- Assigned task:
Express everything from the line containing "NEUER BLICK" down to the line containing "7 août 2026" in the data as a JSON list of strings, one per line, with blank lines left out. Omit the pictures from your answer.
━━━━
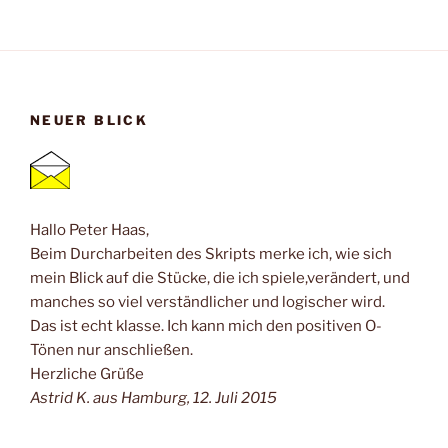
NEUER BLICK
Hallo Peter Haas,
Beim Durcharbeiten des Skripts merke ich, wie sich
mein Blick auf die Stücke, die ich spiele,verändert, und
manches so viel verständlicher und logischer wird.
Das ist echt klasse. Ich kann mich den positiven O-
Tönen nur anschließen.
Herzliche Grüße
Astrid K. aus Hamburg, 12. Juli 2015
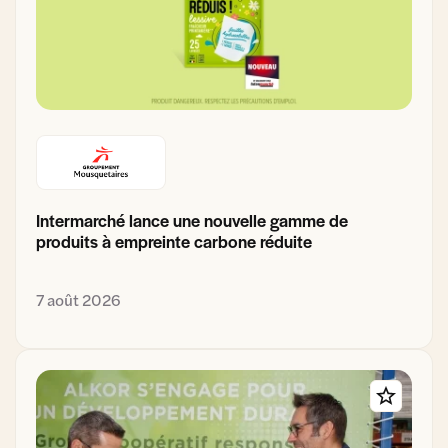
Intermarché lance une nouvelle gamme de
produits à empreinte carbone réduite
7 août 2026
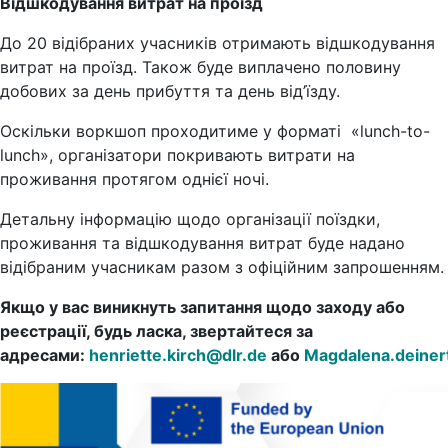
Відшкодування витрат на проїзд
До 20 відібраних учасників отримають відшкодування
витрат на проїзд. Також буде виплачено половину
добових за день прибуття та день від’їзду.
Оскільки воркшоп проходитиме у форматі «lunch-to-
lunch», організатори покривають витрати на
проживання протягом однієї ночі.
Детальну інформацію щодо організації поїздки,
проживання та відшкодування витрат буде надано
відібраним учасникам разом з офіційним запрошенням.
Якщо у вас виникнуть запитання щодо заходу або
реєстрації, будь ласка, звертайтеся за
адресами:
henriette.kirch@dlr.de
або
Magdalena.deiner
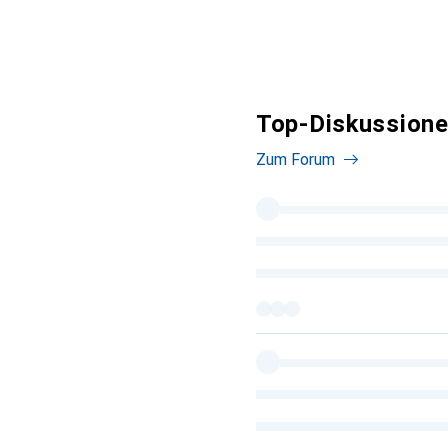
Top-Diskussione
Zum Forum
━━━━
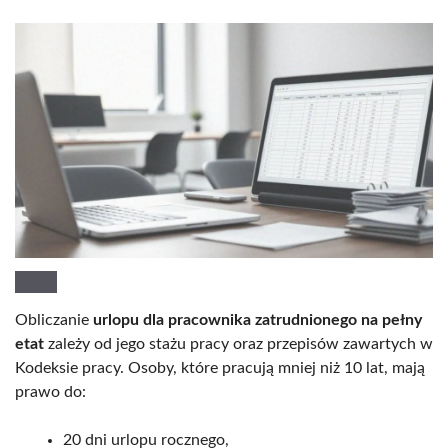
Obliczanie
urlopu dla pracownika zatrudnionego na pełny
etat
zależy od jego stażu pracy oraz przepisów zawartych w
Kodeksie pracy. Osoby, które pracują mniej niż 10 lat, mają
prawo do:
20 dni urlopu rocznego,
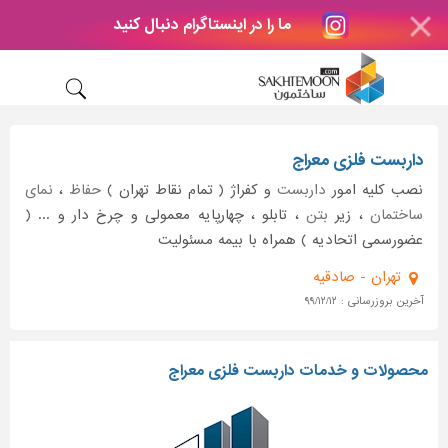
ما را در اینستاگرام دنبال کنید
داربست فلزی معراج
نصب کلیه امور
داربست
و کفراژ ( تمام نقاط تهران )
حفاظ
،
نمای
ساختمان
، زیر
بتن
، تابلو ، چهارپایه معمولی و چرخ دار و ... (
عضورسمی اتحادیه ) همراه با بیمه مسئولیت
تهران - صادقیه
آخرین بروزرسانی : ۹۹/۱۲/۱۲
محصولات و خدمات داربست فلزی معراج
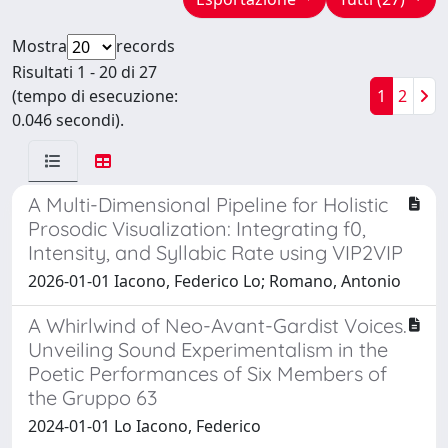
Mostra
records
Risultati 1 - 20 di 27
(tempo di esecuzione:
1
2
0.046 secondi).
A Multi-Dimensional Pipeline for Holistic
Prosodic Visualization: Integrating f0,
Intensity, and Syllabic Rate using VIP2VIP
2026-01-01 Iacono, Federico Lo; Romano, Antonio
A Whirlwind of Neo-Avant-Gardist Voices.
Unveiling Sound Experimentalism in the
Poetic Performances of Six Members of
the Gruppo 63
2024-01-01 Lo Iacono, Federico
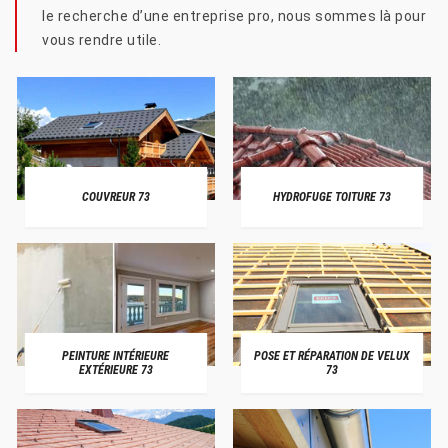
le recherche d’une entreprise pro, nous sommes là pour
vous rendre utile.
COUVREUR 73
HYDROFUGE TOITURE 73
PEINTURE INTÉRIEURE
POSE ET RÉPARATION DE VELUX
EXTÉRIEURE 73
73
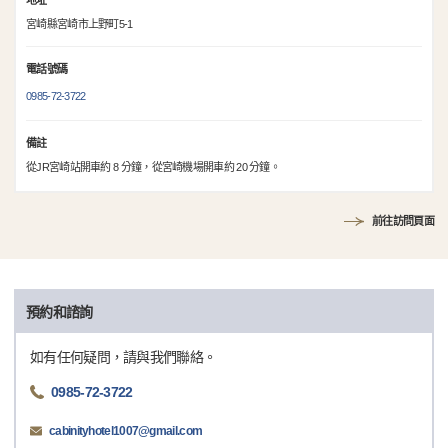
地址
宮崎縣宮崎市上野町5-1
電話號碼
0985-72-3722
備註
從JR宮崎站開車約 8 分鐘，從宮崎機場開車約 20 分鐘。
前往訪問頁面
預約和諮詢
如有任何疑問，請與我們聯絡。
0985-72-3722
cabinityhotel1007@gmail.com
━━━━
- Answer to this task:
[
  "NEUER BLICK",
  "Hallo Peter Haas,",
  "Beim Durcharbeiten des Skripts merke ich, wie sich",
  "mein Blick auf die Stücke, die ich spiele,verändert, und",
  "manches so viel verständlicher und logischer wird.",
  "Das ist echt klasse. Ich kann mich den positiven O-",
  "Tönen nur anschließen.",
  "Herzliche Grüße",
  "Astrid K. aus Hamburg, 12. Juli 2015",
  "Intermarché lance une nouvelle gamme de",
  "produits à empreinte carbone réduite",
  "7 août 2026"
]